» ENTRIES
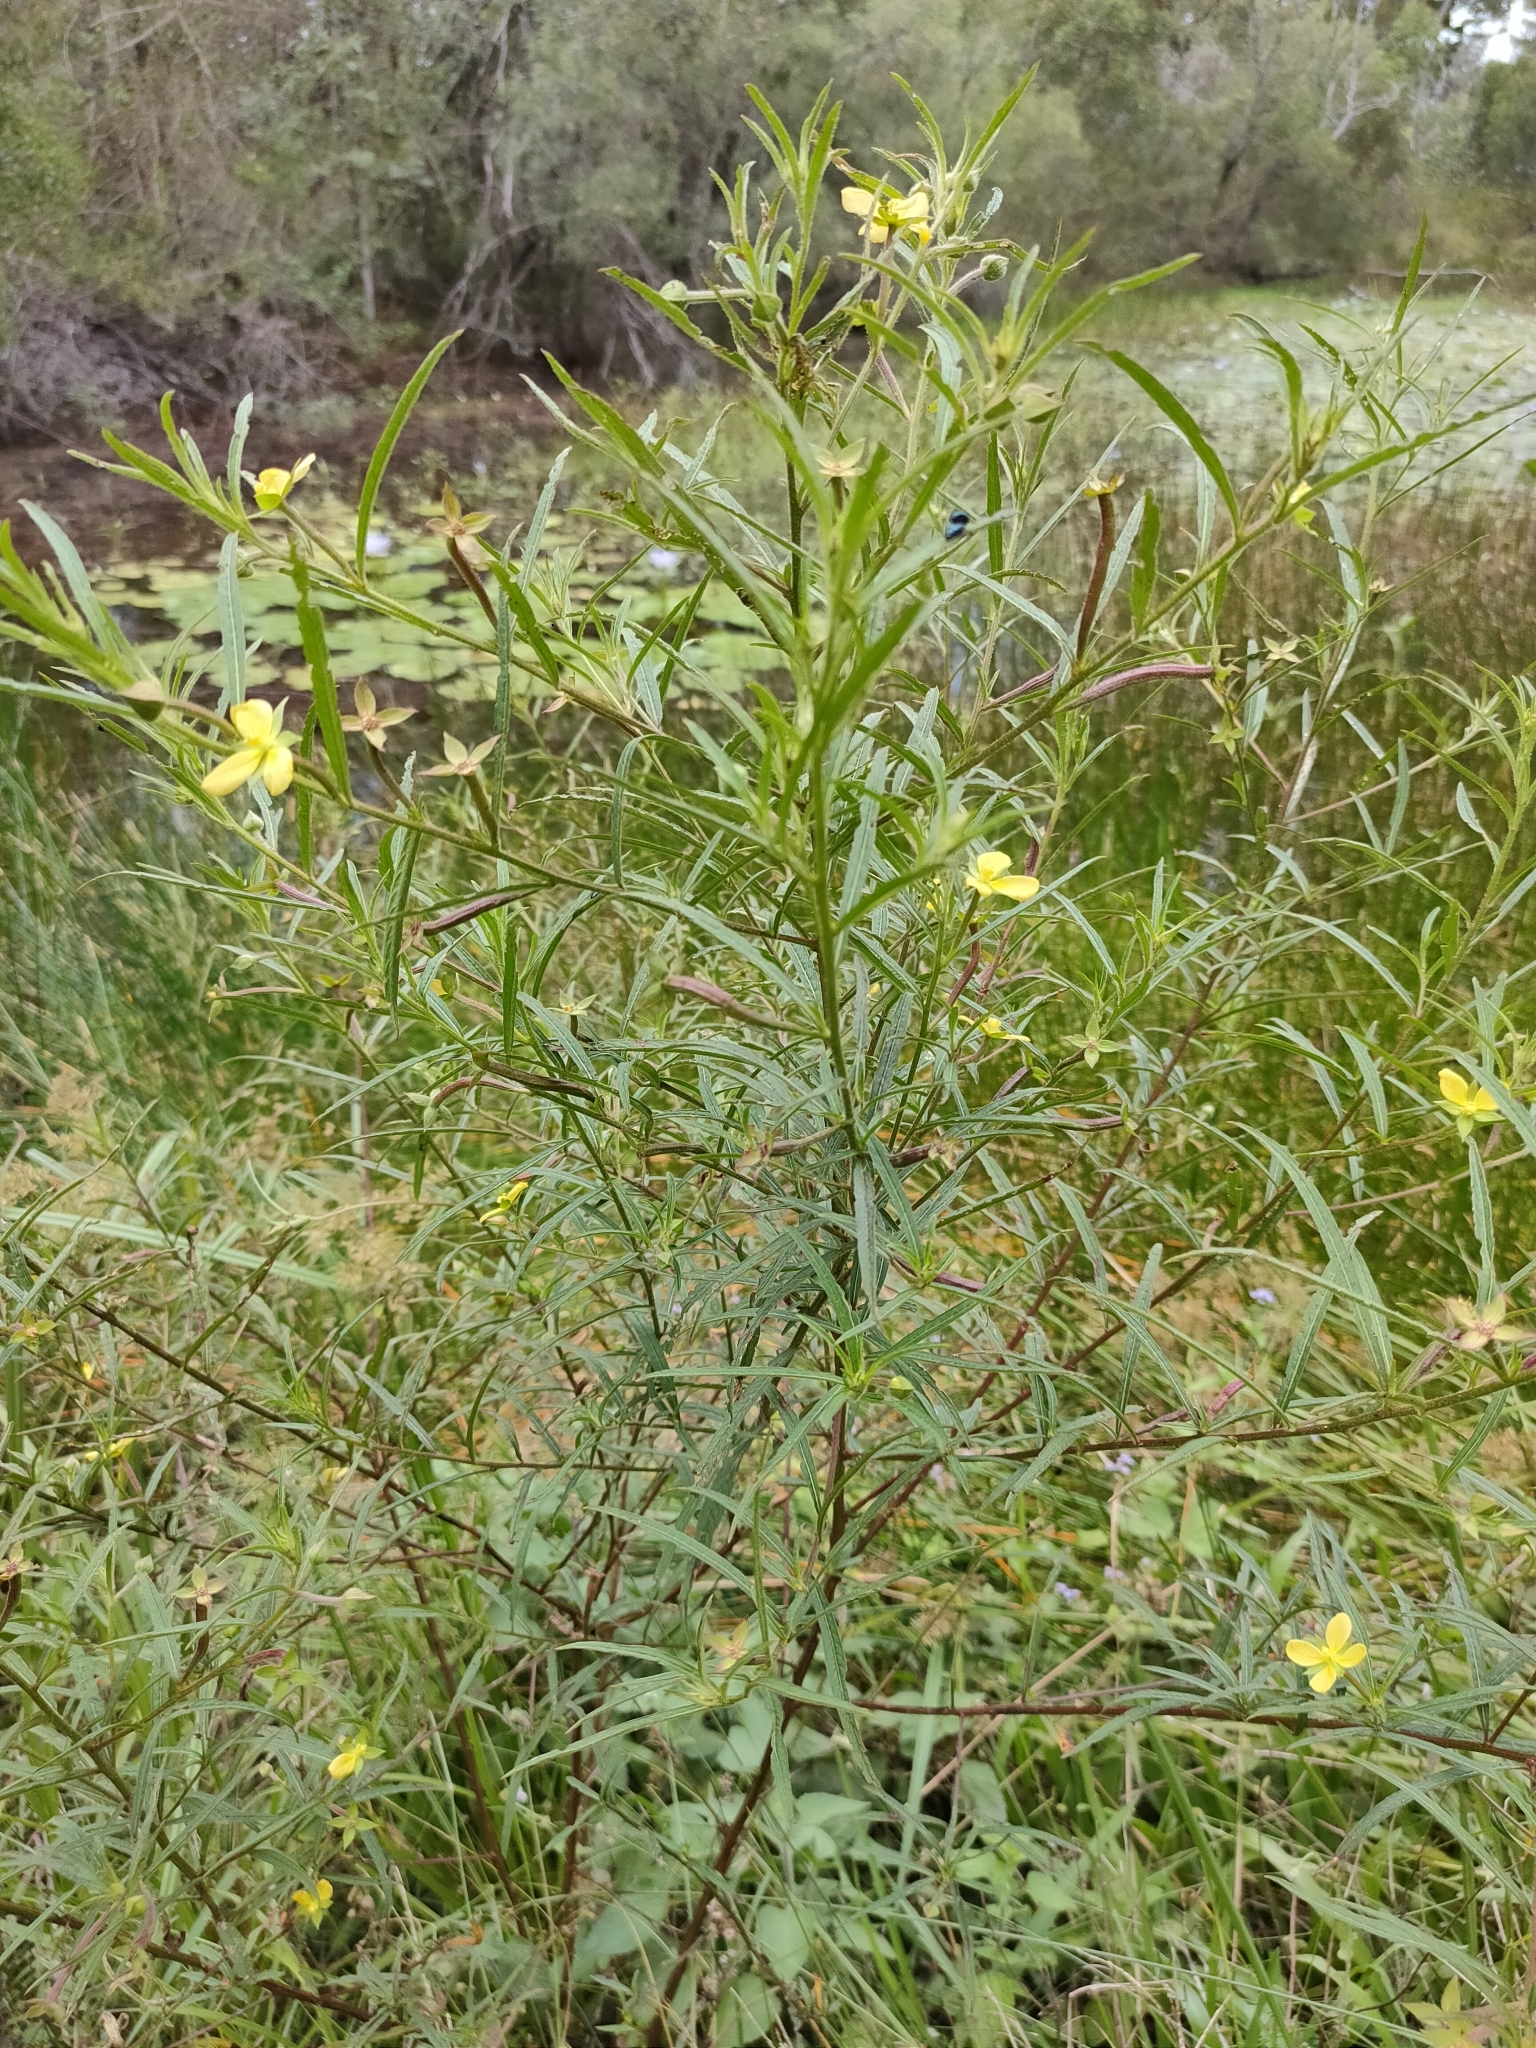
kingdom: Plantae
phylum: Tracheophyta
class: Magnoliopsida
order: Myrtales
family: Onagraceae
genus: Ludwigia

...

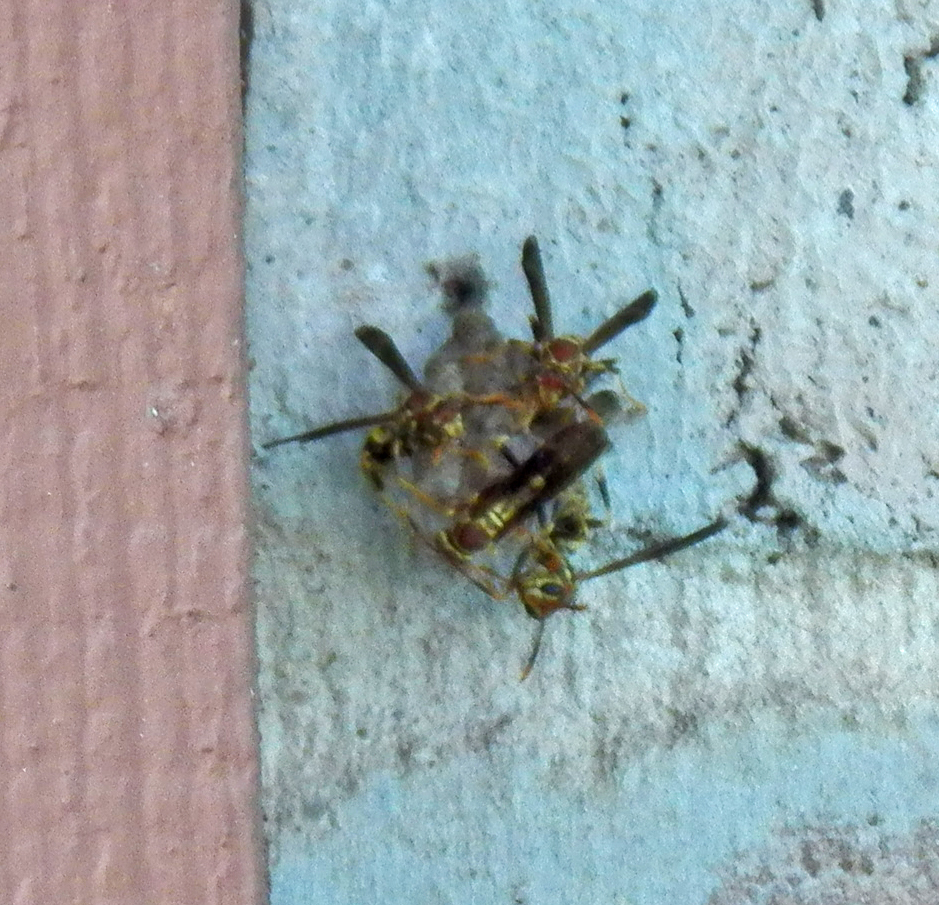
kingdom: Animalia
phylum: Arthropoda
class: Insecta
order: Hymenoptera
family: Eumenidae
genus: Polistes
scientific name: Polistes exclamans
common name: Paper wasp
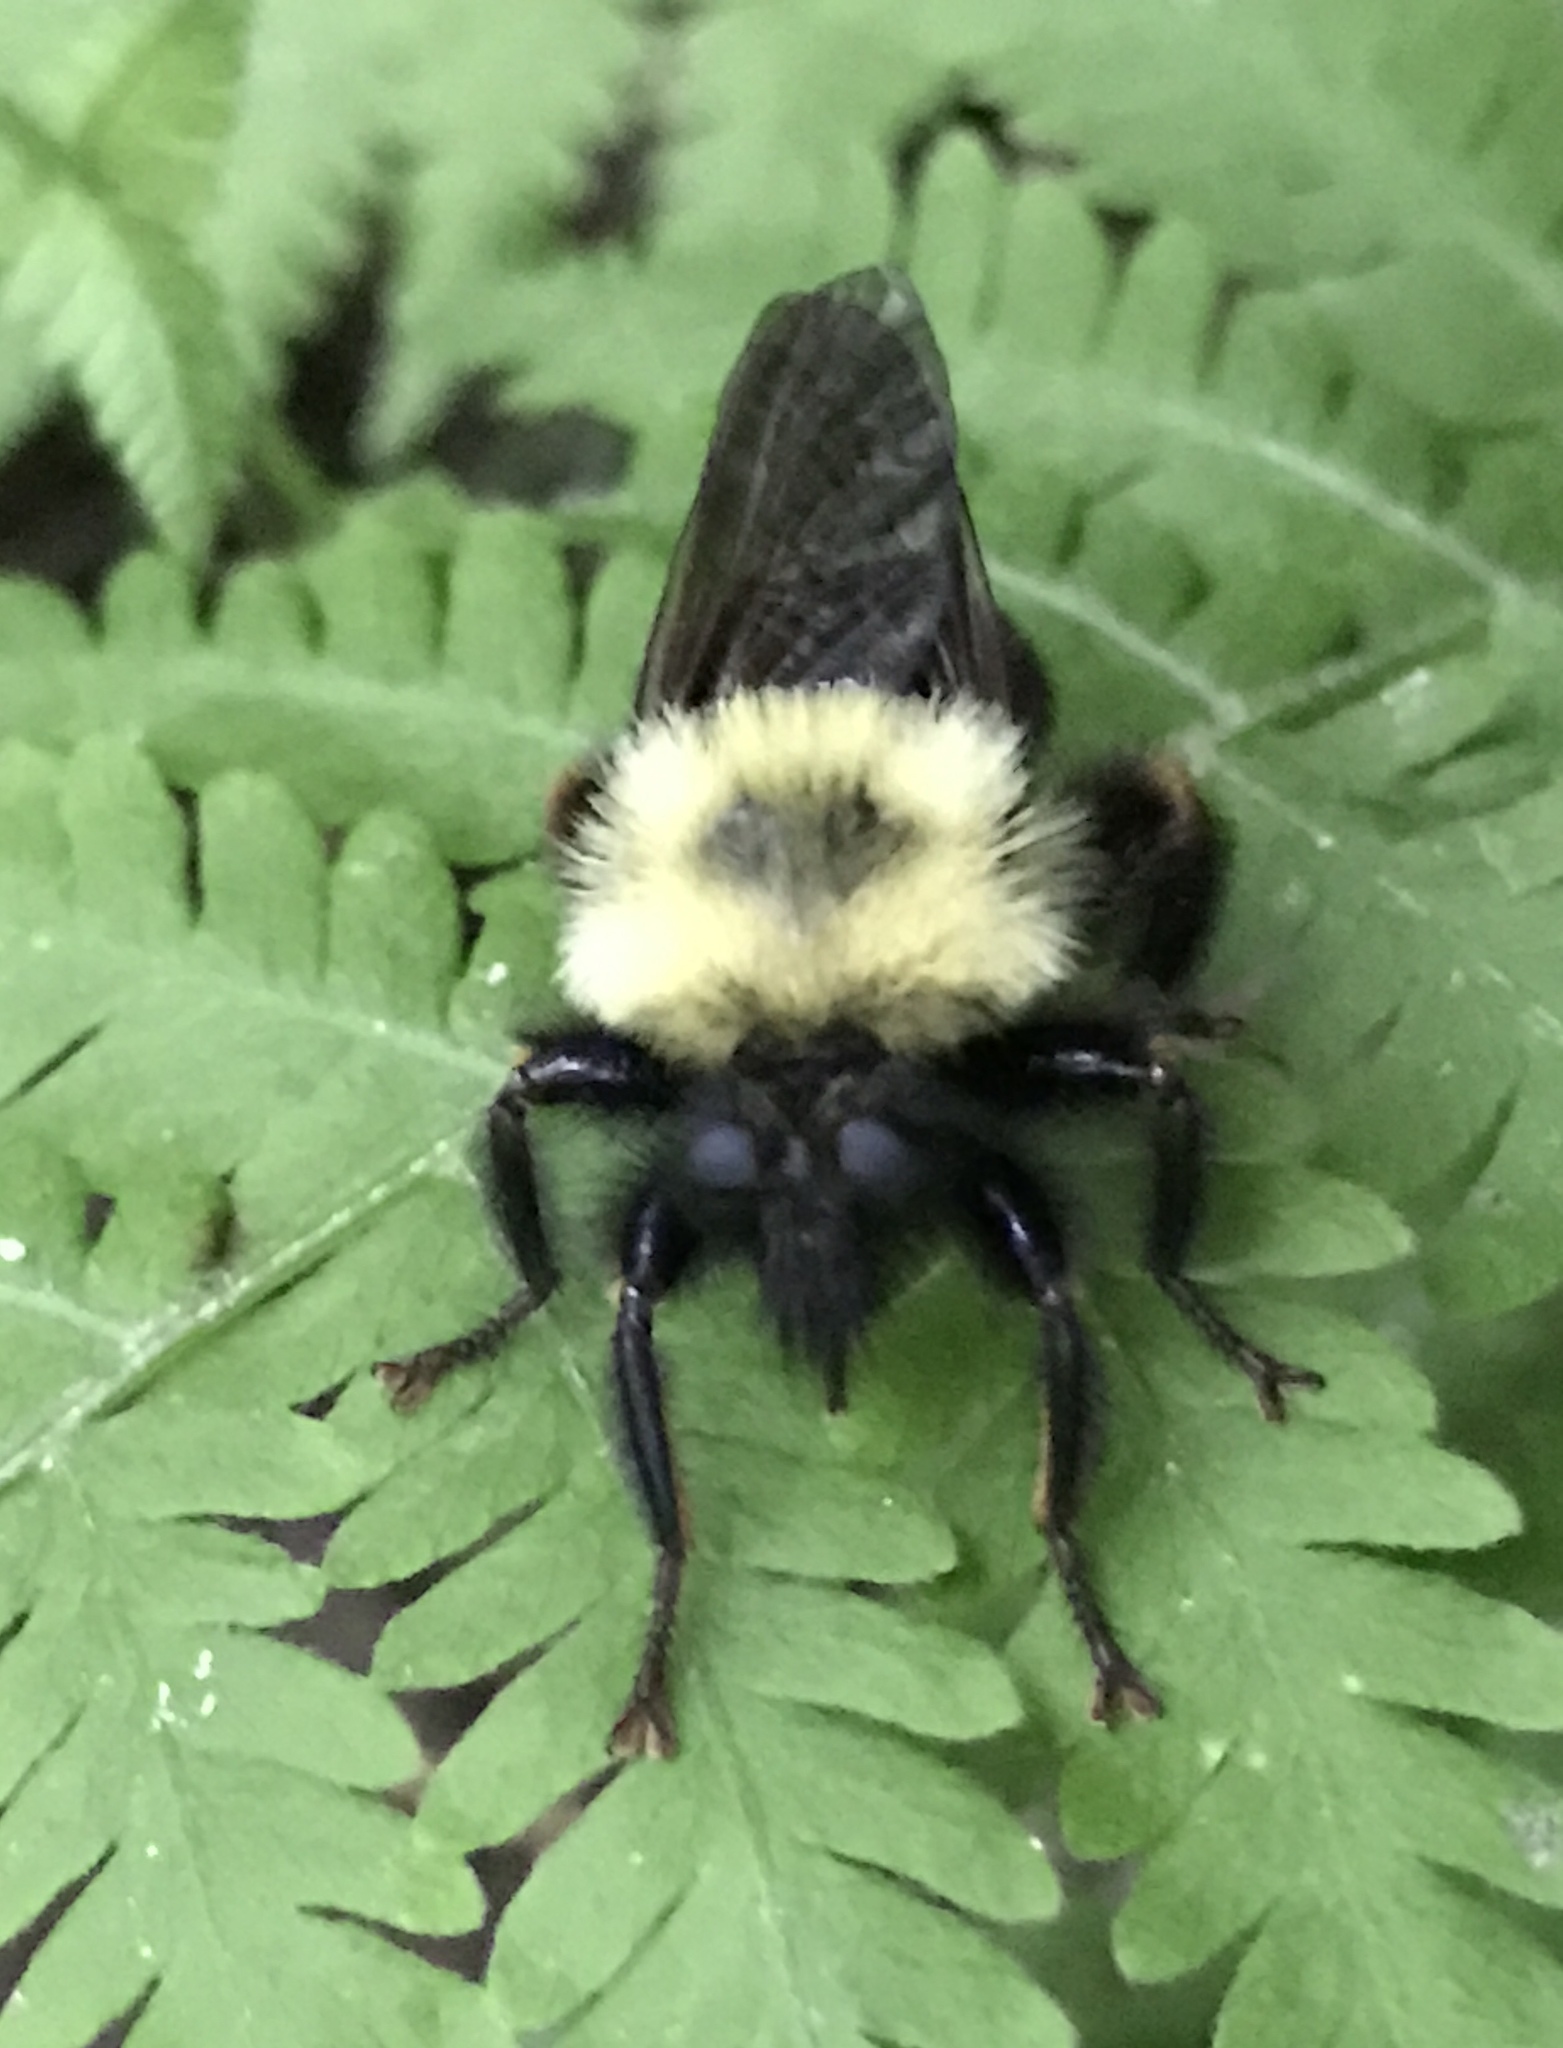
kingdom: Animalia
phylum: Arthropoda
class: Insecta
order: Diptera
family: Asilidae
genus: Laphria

» WRITTEN PROBLEM
Edit the data from the line containing "genus: Polistes" down through the line containing "genus: Laphria" by putting "vernacular name" in place of "common name" and changing nothing else. Give back only those lines, without the pictures.

» EXPECTED OUTPUT
genus: Polistes
scientific name: Polistes exclamans
vernacular name: Paper wasp
kingdom: Animalia
phylum: Arthropoda
class: Insecta
order: Diptera
family: Asilidae
genus: Laphria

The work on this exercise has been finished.